Armando Acuna, Public Editor at the Sacramento Bee, writes in part:

With little fanfare, The Bee has embarked on the road to its future – a digital, multi-media, interactive, around-the-clock news universe. Everyone knows the final destination. It’s the place where newspapers aren’t on paper anymore but still provide readers with news and information, and make a profit, too.

No one’s been there, or knows what it looks like, or how long it takes to get there, and maps to it don’t exist. It’s waiting to be invented.

Yet every major newspaper company in America is scrambling down the same path on a quest for long-range survival and relevance. They are driven in part by declining circulation and the prospect of online competitors coming from all directions stealing away readers and advertisers.

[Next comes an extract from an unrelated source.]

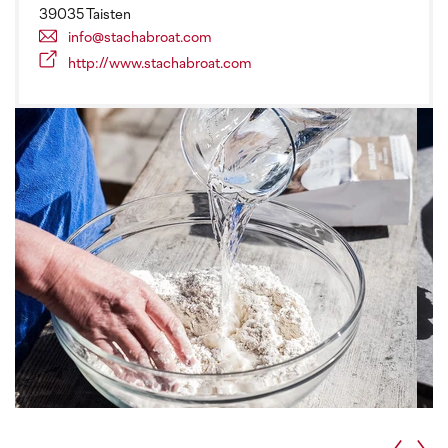
39035 Taisten
info@stachabroat.com
http://www.stachabroat.com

Sticking only to the old way of doing things, of printing a lot of one-way information once a day dictated by a rigid publication and delivery schedule that ends on the subscriber’s front porch, begs a slow death, say the experts.

Acuna adds:

And, as crazy as it might sound, that could be a good thing, if newspapers are smart, creative, flexible and feisty enough to take advantage of the new challenges and opportunities.

After all, most newspapers – including The Bee – are dealing from an enviable position of strength. They are highly profitable and dominate their markets, including the Internet, with news staffs far larger than any of their competitors and the reach and expertise to produce unique content available nowhere else.